La parábola de los jornaleros de la viña proclama la bondad de Dios, que se da por igual y sin privilegios, como también la acogida del Señor a los pecadores y marginados. Por eso, los justos no han de sentir envidia, sino gratitud ante el Padre que perdona y acoge a todos: «Los últimos serán los primeros y los primeros serán los últimos». Jesús explicita esta frase enigmática y responde a la pregunta sobre quiénes son los últimos y los primeros.
El «primero» en ser llamado a la viña es el pueblo de Israel, heredero de las promesas de los patriarcas. En este sentido, los fariseos se veían con méritos ante Dios por conocer y poner en práctica la Toráh con sus tradiciones y normativas. A su vez, los «últimos», en la parábola, son aquellos considerados ignorantes de la ley judía (Toráh), como los propios paganos por no haber recibido esta última. Tanto los ignorantes como los discriminados
y los paganos representan a los obreros de la última hora.

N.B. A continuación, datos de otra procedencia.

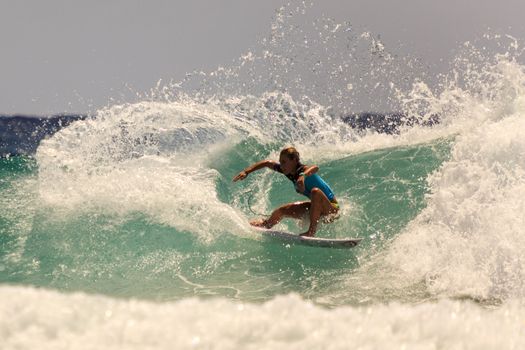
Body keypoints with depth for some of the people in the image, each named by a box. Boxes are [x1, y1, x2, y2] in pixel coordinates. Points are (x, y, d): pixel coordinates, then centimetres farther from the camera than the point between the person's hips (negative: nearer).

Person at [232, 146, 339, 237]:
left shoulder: (303, 170, -26)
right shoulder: (289, 171, -3)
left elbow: (315, 167, -50)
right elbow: (267, 163, 10)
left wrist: (303, 176, -68)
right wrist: (246, 172, 4)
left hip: (331, 208, -8)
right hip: (317, 207, 9)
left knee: (315, 192, -37)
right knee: (282, 210, 14)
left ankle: (312, 231, -33)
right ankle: (266, 224, 45)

Jesús enseña que la misericordia de Dios no se opone a la justicia humana, sino que la trasciende completamente en el amor y por eso los últimos invitados, los despreciados y los alejados, son los llamados a ser perdonados. Así, el Señor nos presenta la bondad sin límites, que está más allá de la justicia humana, es decir, erradica de nuestra cabeza cualquier esquema mercantilista en el vínculo con Dios. Porque el Reino de Dios es gratis, no se compra con nuestros méritos ni se vende. Únicamente es don que se regala generosamente, gastando la propia vida, como lo entendió el apóstol Pablo: «Porque para mí la vida es Cristo…» (Flp 1, 21).
Dios regala a sus hijos una recompensa que no guarda proporción con la duración del trabajo. En efecto, él no se fija en las capacidades o en quien lo merezca, sino en quien esté «necesitado» de su amor.
«Toma lo que es tuyo y vete. Quiero dar a este que llega último lo mismo que a ti…» (Mt 20, 14).